Work order:
Restate all entries exactly. Skip the images.

Dataset:
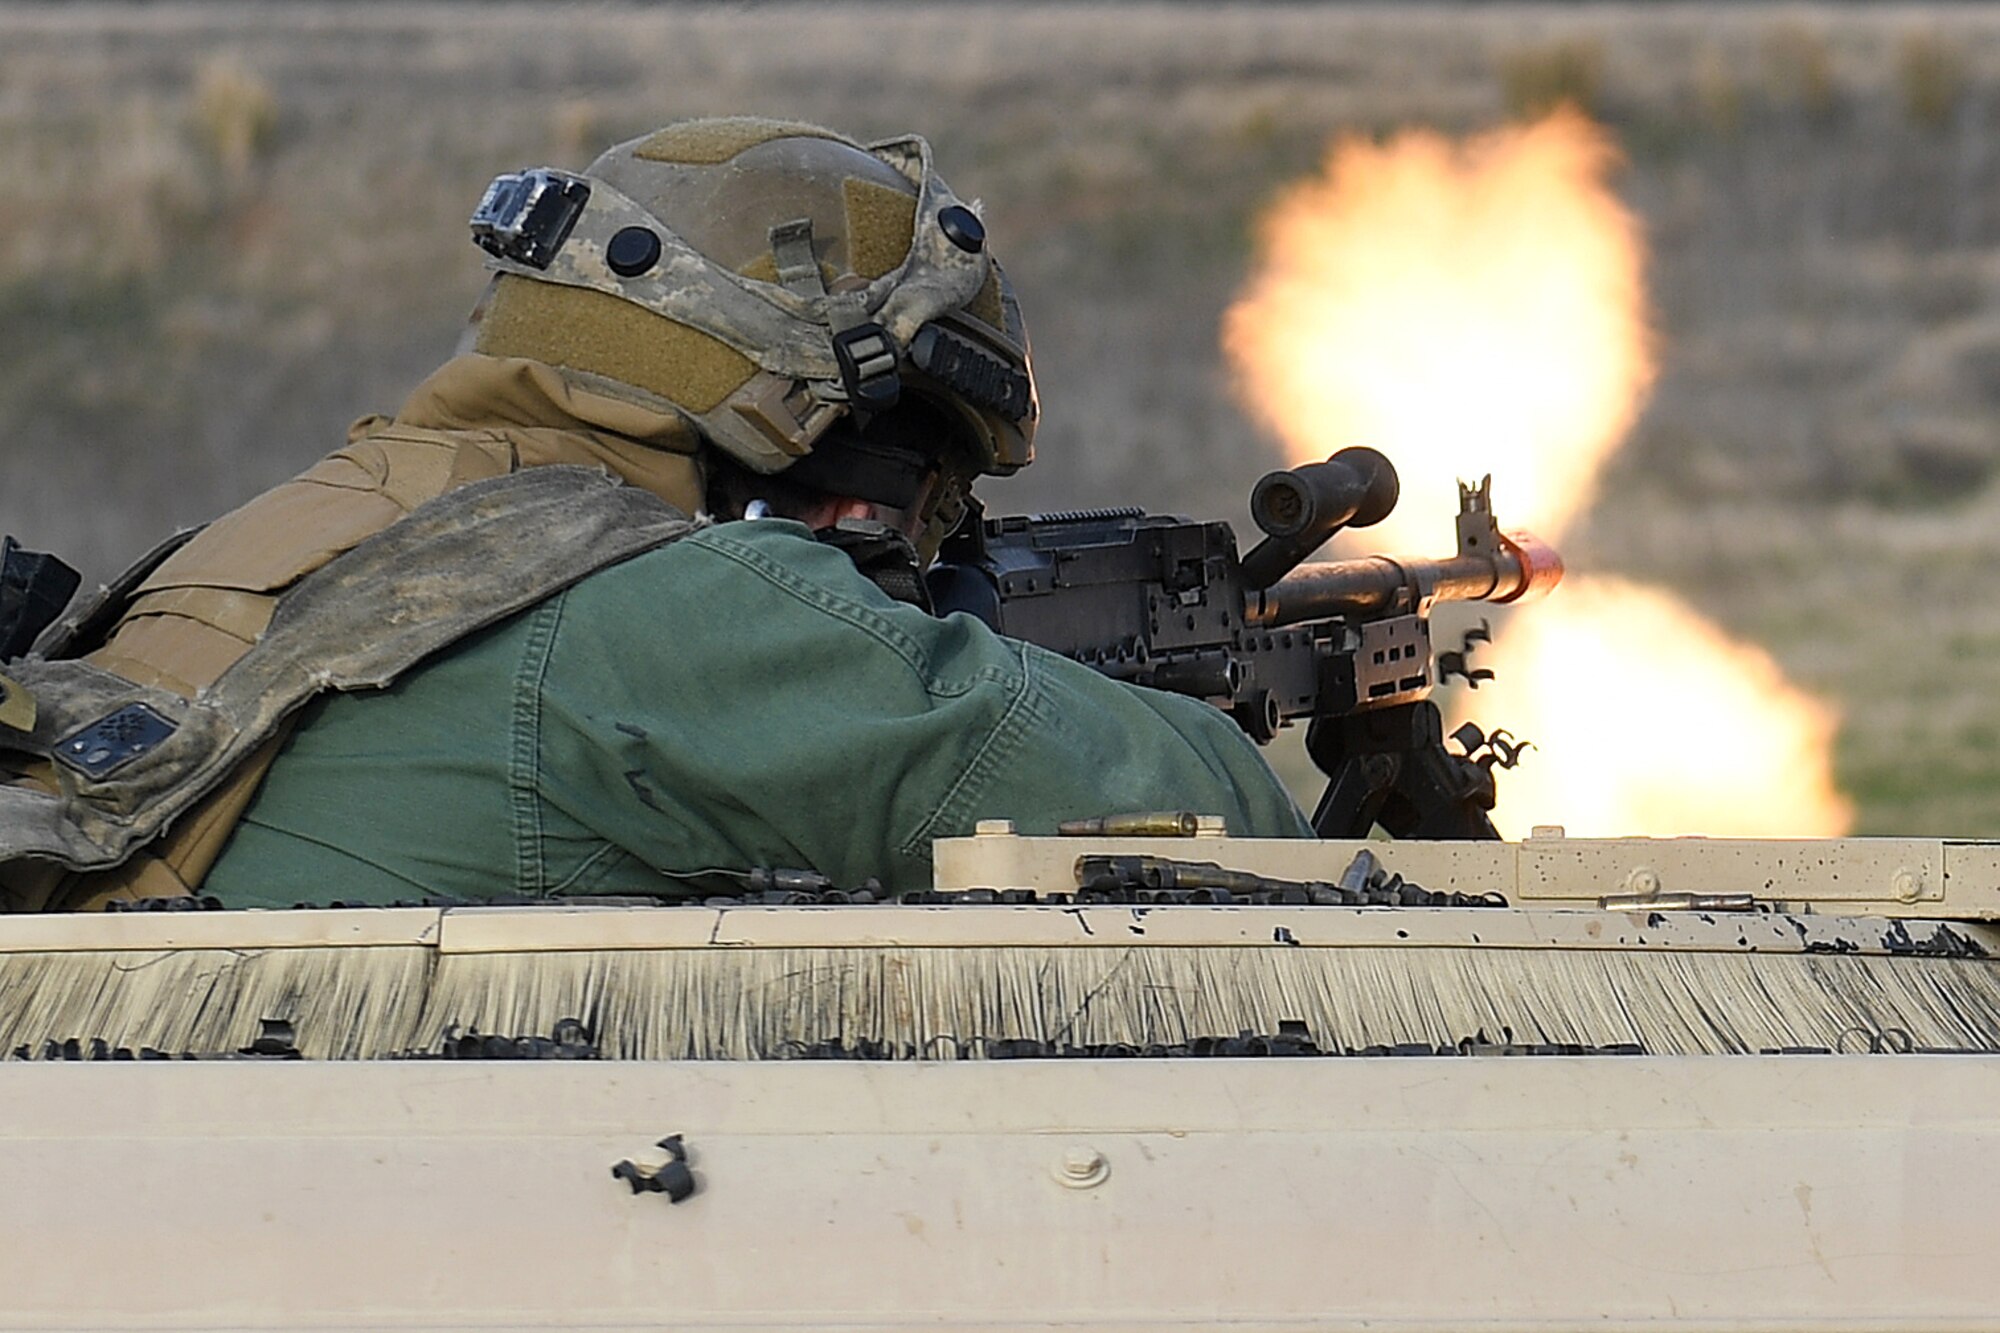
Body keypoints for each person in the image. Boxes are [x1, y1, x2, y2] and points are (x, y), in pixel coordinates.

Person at [0, 116, 1308, 912]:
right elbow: (1228, 830)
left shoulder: (294, 535)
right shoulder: (667, 611)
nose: (910, 543)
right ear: (795, 429)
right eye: (913, 491)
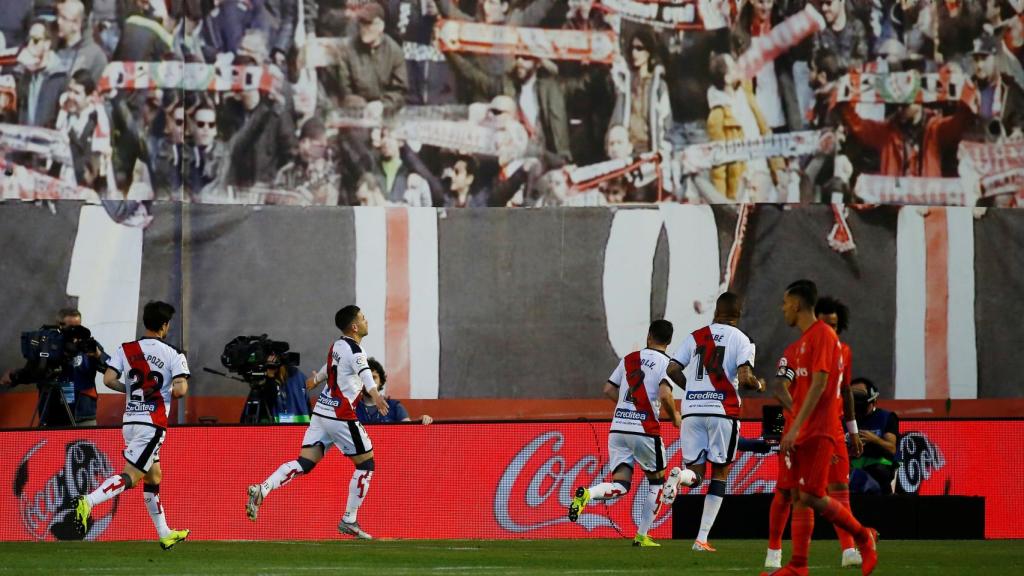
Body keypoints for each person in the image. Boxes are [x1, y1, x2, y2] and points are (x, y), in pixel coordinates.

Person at [761, 280, 877, 576]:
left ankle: (861, 538)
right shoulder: (799, 346)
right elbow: (783, 387)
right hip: (803, 430)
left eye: (785, 303)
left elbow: (821, 384)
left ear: (796, 304)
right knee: (797, 495)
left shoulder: (824, 337)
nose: (782, 308)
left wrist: (796, 425)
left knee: (812, 494)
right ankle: (797, 564)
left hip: (819, 429)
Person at [245, 305, 390, 540]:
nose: (366, 321)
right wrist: (376, 395)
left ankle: (264, 488)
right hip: (341, 416)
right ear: (354, 326)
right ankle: (349, 520)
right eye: (363, 318)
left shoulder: (337, 345)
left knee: (305, 462)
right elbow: (365, 375)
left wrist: (315, 380)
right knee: (366, 464)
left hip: (322, 413)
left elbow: (329, 367)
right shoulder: (356, 352)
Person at [73, 301, 191, 550]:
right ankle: (88, 501)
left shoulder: (126, 349)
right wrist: (163, 390)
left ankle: (165, 532)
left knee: (154, 475)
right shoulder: (173, 353)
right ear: (165, 325)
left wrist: (132, 392)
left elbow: (108, 379)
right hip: (153, 423)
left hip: (131, 422)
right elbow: (180, 390)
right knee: (132, 476)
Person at [567, 320, 695, 547]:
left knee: (621, 484)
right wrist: (675, 417)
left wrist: (625, 408)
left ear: (649, 336)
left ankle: (588, 493)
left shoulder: (629, 359)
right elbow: (665, 395)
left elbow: (608, 389)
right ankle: (642, 535)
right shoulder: (666, 363)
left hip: (618, 429)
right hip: (645, 430)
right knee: (657, 483)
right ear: (669, 341)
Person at [663, 292, 764, 553]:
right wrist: (758, 384)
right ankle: (702, 539)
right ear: (738, 313)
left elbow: (672, 369)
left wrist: (691, 390)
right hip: (722, 412)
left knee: (695, 475)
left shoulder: (696, 336)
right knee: (719, 474)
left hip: (692, 411)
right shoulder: (742, 339)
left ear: (716, 311)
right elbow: (744, 376)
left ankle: (679, 476)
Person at [1, 308, 108, 427]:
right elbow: (33, 372)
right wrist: (14, 376)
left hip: (83, 413)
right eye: (71, 327)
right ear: (59, 325)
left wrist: (98, 355)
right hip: (53, 413)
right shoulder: (47, 346)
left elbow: (111, 370)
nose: (75, 332)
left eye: (78, 326)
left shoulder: (89, 345)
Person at [850, 377, 899, 495]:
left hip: (879, 472)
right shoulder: (845, 421)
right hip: (850, 474)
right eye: (852, 395)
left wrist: (875, 439)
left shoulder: (886, 417)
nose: (855, 399)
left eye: (859, 395)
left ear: (871, 397)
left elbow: (891, 449)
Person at [355, 358, 433, 424]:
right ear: (359, 381)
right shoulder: (352, 408)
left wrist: (421, 421)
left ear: (381, 381)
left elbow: (409, 430)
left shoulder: (394, 406)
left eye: (374, 377)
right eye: (366, 378)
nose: (370, 382)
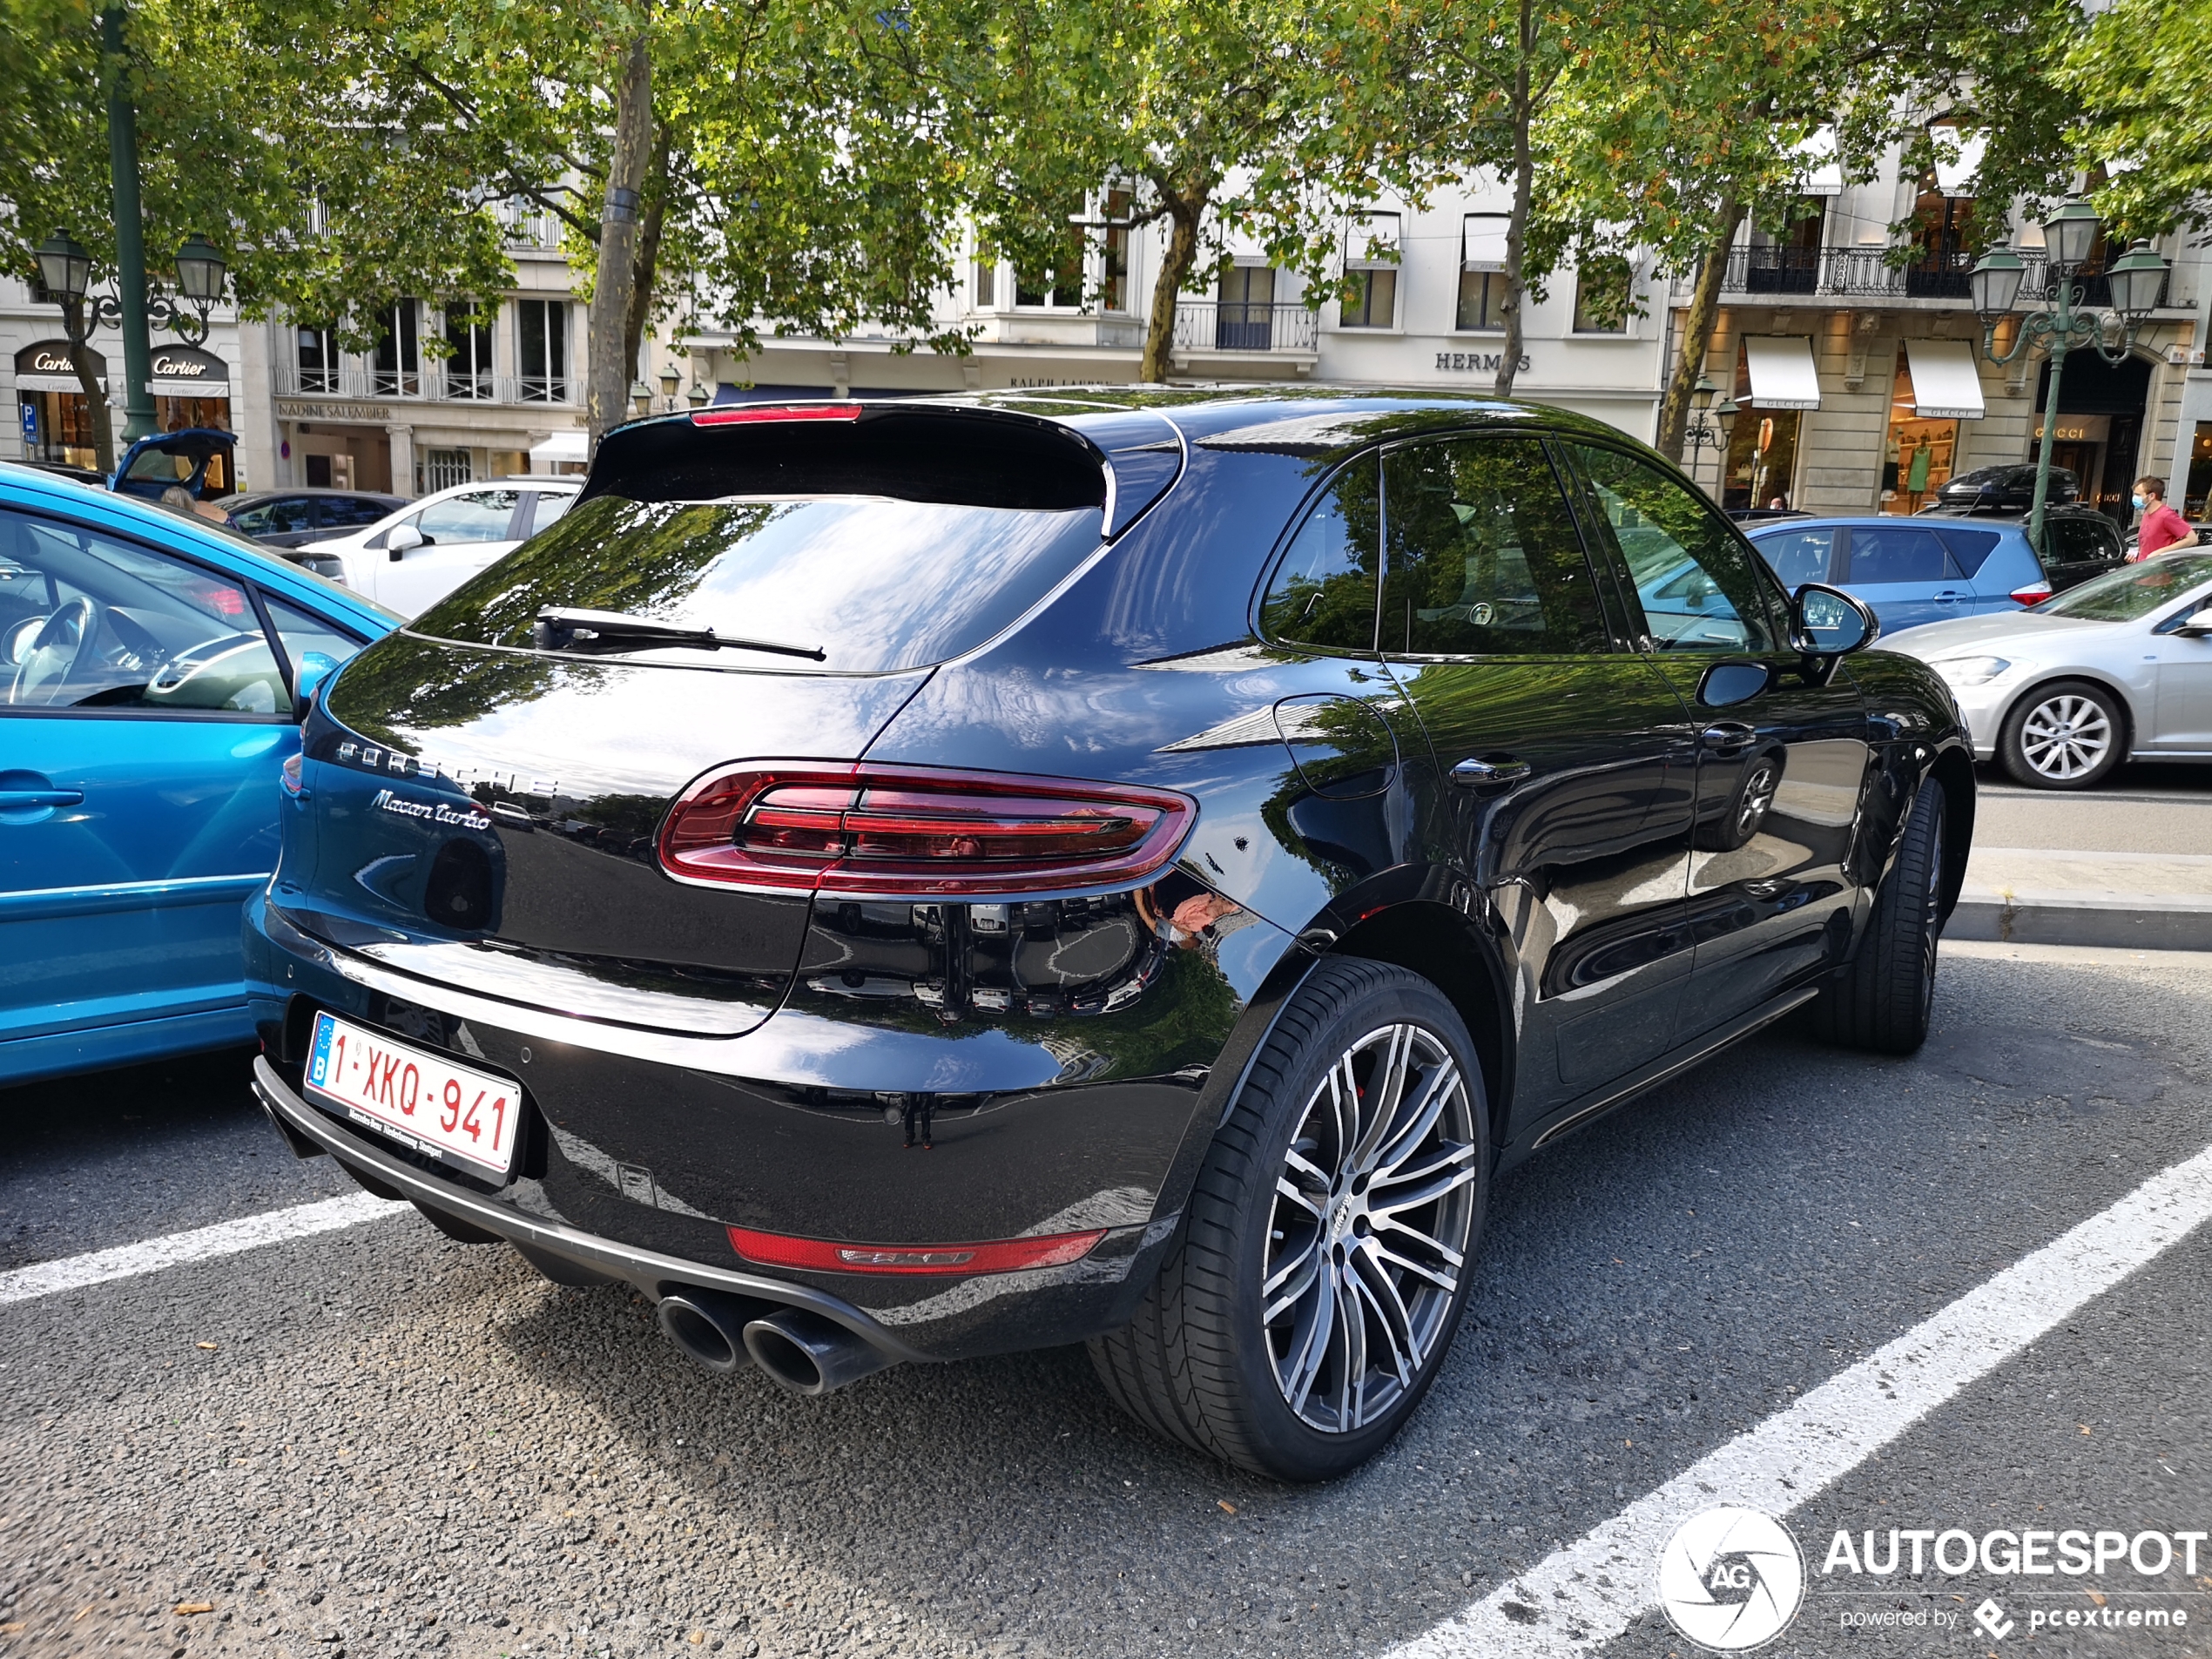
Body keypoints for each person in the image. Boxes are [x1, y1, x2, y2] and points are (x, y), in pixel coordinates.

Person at [2129, 475, 2192, 560]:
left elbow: (2192, 539)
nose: (2134, 498)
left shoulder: (2166, 515)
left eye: (2138, 495)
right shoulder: (2146, 514)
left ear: (2151, 496)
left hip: (2159, 570)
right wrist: (2136, 555)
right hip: (2145, 568)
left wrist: (2159, 553)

Finished task:
Body keypoints for each person in the image. Boxes are [x1, y1, x2, y2] and points are (x, y), in pixel coordinates.

Person at [0, 116, 1308, 912]:
right elbow: (1228, 830)
left shoulder: (294, 535)
right shoulder: (667, 611)
nose: (910, 543)
right ear: (795, 429)
right eye: (913, 491)
Body keypoints for each person in the image. Boxes are [x1, y1, x2, y2] and points are (x, y), in pixel coordinates.

Person at [761, 280, 877, 576]:
left ankle: (861, 538)
right shoulder: (799, 346)
right elbow: (783, 387)
right hip: (803, 430)
left eye: (785, 303)
left elbow: (821, 384)
left ear: (796, 304)
right knee: (797, 495)
left shoulder: (824, 337)
nose: (782, 308)
left wrist: (796, 425)
left knee: (812, 494)
right ankle: (797, 564)
left hip: (819, 429)
Person at [245, 305, 390, 540]:
nose: (366, 321)
right wrist: (376, 395)
left ankle: (264, 488)
right hip: (341, 416)
right ear: (354, 326)
right ankle: (349, 520)
right eye: (363, 318)
left shoulder: (337, 345)
left knee: (305, 462)
right elbow: (365, 375)
left wrist: (315, 380)
right knee: (366, 464)
left hip: (322, 413)
left elbow: (329, 367)
right shoulder: (356, 352)
Person at [73, 301, 191, 550]:
right ankle: (88, 501)
left shoulder: (126, 349)
right wrist: (163, 390)
left ankle: (165, 532)
left knee: (154, 475)
right shoulder: (173, 353)
right ear: (165, 325)
left wrist: (132, 392)
left elbow: (108, 379)
right hip: (153, 423)
left hip: (131, 422)
right elbow: (180, 390)
right knee: (132, 476)
Person at [567, 320, 695, 547]:
left knee: (621, 484)
right wrist: (675, 417)
left wrist: (625, 408)
left ear: (649, 336)
left ankle: (588, 493)
left shoulder: (629, 359)
right elbow: (665, 395)
left elbow: (608, 389)
right ankle: (642, 535)
right shoulder: (666, 363)
left hip: (618, 429)
right hip: (645, 430)
right knee: (657, 483)
right ear: (669, 341)
Person at [663, 292, 764, 553]:
right wrist: (758, 384)
right ankle: (702, 539)
right ear: (738, 313)
left elbow: (672, 369)
left wrist: (691, 390)
right hip: (722, 412)
left knee: (695, 475)
left shoulder: (696, 336)
right knee: (719, 474)
left hip: (692, 411)
right shoulder: (742, 339)
left ear: (716, 311)
right elbow: (744, 376)
left ankle: (679, 476)
Person at [1, 308, 108, 427]:
right elbow: (33, 372)
right wrist: (14, 376)
left hip: (83, 413)
right eye: (71, 327)
right ear: (59, 325)
left wrist: (98, 355)
right hip: (53, 413)
right shoulder: (47, 346)
left elbow: (111, 370)
nose: (75, 332)
left eye: (78, 326)
left shoulder: (89, 345)
Person at [850, 377, 899, 495]:
left hip: (879, 472)
right shoulder: (845, 421)
right hip: (850, 474)
right eye: (852, 395)
left wrist: (875, 439)
left shoulder: (886, 417)
nose: (855, 399)
left eye: (859, 395)
left ear: (871, 397)
left elbow: (891, 449)
Person at [355, 358, 433, 424]:
right ear: (359, 381)
right shoulder: (352, 408)
left wrist: (421, 421)
left ear: (381, 381)
left elbow: (409, 430)
left shoulder: (394, 406)
left eye: (374, 377)
right eye: (366, 378)
nose: (370, 382)
Body keypoints for each person in the image. Boxes are [x1, y1, x2, y2] and points are (x, y), in pixel coordinates.

Person at [2129, 475, 2192, 560]:
left elbow: (2192, 539)
nose: (2134, 498)
left shoulder: (2166, 515)
left eye: (2138, 495)
right shoulder: (2146, 514)
left ear: (2151, 496)
left hip: (2159, 570)
right wrist: (2136, 555)
right hip: (2145, 568)
left wrist: (2159, 553)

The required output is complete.